Richiesta A => Nei record, trascrivi senza alcuna modifica le righe a partire da quella che contiene "Zoeken in telefoonnummer-database" e fermati dopo quella che contiene "Wijken in deze plaats".

Brano da esaminare =>
Fatta salva la creatività di alcuni autori contemporanei, tra cui Caparezza e Daniele Silvestri, i grandi festival, le classifiche e le radio preferiscono premiare brani orecchiabili, facili da consumare e, soprattutto, da dimenticare.

La musica in silenzio: è tutto finito?

Dai festival di Sanremo agli show di varietà che presentavano artisti emergenti e consolidati, fino ai programmi d’approfondimento che scavavano nell’anima dei dischi, fino a qualche decennio fa la musica trovava spazio, dignità e diffusione. Ma poi è arrivata l’era dei talent e del disimpegno culturale. La TV generalista, pressata dall’imperativo dell’audience e schiacciata dalla competizione con le piattaforme streaming, ha preferito puntare su contenuti più semplici, immediati e spesso mediocri. In questo scenario, stiamo diventando spettatori distratti, privi di strumenti culturali per valorizzare ciò che conta davvero.

E gli artisti? Se da un lato possiamo accusare il pubblico di apatia, dall’altro dobbiamo chiederci se gli autori abbiano smesso di osare. La storia della musica è costellata di figure che hanno sfidato il sistema, affrontato tabù, rischiato il fallimento per creare qualcosa di autentico e rivoluzionario. Oggi, però, molti sembrano accontentarsi di inseguire mode passeggere, algoritmi di streaming e playlist che garantiscono visibilità immediata ma sacrificano l’arte sull’altare della commerciabilità.

Forse manca il pubblico affamato di rivoluzione, ma manca anche il coraggio di proporla. Forse la comodità ha preso il posto della genialità?

La voce che ancora manca

Manca. Manca una voce dirompente, coraggiosa, indipendente. Una voce che non abbia paura di prendere ciò che c’è di peggio nella nostra realtà e trasformarlo in musica capace di toccare l’anima. Una musica che non solo ci rappresenti, ma che riesca a cambiare il nostro modo di vedere, sentire e vivere il mondo.

La storia ci insegna che la musica non è mai stata solo intrattenimento. Ha scandito le rivoluzioni, unito popoli, ispirato movimenti sociali. Da Bob Dylan ai Pink Floyd, da Nina Simone a John Lennon, i grandi artisti hanno saputo tradurre il malessere di intere generazioni in melodie e parole che sono rimaste scolpite nella memoria collettiva. Hanno offerto rifugio, speranza, ma anche la forza di lottare. Dove sono finite le canzoni che ci sfidano, che ci scuotono? Quelle che non si limitano a raccontarci, ma che ci spronano a essere migliori?

Una voce che non cerchi di compiacere, ma che sia autentica, capace di risvegliare quel senso di appartenenza che ci fa sentire vivi, parte di qualcosa di più grande. La musica ci insegna che, anche nel caos, si può trovare armonia. Che le ferite, se messe in musica, possono diventare bellezza. Ma per questo dobbiamo credere che sia ancora possibile. Perché sì, la musica non solo può cambiare la vita, ma può anche salvarla. E dobbiamo continuare a credere che, anche in mezzo al rumore, sia ancora possibile trovare quella voce rivoluzionaria che ci ricorderà chi siamo e chi possiamo diventare.

Record del compito =>
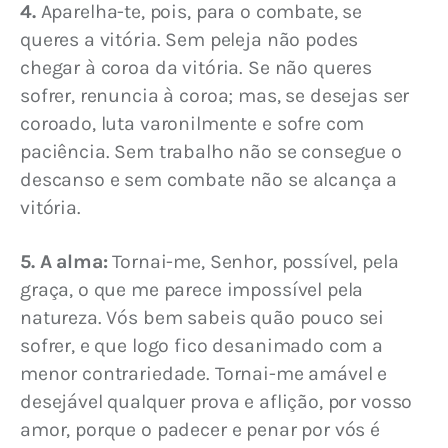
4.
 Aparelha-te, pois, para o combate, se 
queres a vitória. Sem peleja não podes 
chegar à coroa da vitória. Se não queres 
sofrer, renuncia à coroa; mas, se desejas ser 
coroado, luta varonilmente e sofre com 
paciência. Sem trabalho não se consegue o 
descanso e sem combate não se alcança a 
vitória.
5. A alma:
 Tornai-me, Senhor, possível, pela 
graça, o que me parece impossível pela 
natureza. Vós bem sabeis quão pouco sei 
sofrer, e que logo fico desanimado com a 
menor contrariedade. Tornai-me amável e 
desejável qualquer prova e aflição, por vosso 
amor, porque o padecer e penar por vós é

---

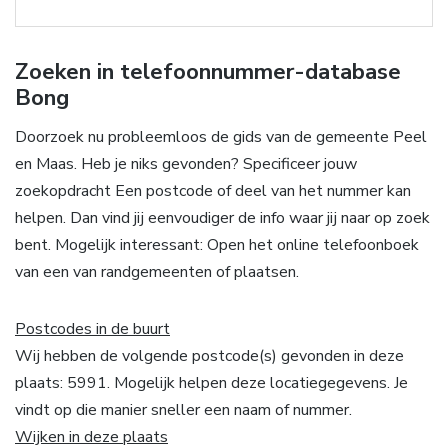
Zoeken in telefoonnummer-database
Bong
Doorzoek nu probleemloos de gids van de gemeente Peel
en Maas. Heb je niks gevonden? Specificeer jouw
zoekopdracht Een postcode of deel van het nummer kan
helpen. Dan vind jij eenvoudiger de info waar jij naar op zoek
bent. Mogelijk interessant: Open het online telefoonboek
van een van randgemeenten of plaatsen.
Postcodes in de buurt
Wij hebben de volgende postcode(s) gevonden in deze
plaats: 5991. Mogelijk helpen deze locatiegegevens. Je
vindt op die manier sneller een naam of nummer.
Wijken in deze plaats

Richiesta B => Secondo il brano, su quali contenuti ha preferito puntare la TV generalista?

Risposta attesa A =>
Zoeken in telefoonnummer-database
Bong
Doorzoek nu probleemloos de gids van de gemeente Peel
en Maas. Heb je niks gevonden? Specificeer jouw
zoekopdracht Een postcode of deel van het nummer kan
helpen. Dan vind jij eenvoudiger de info waar jij naar op zoek
bent. Mogelijk interessant: Open het online telefoonboek
van een van randgemeenten of plaatsen.
Postcodes in de buurt
Wij hebben de volgende postcode(s) gevonden in deze
plaats: 5991. Mogelijk helpen deze locatiegegevens. Je
vindt op die manier sneller een naam of nummer.
Wijken in deze plaats

Risposta attesa B => Su contenuti più semplici, immediati e spesso mediocri.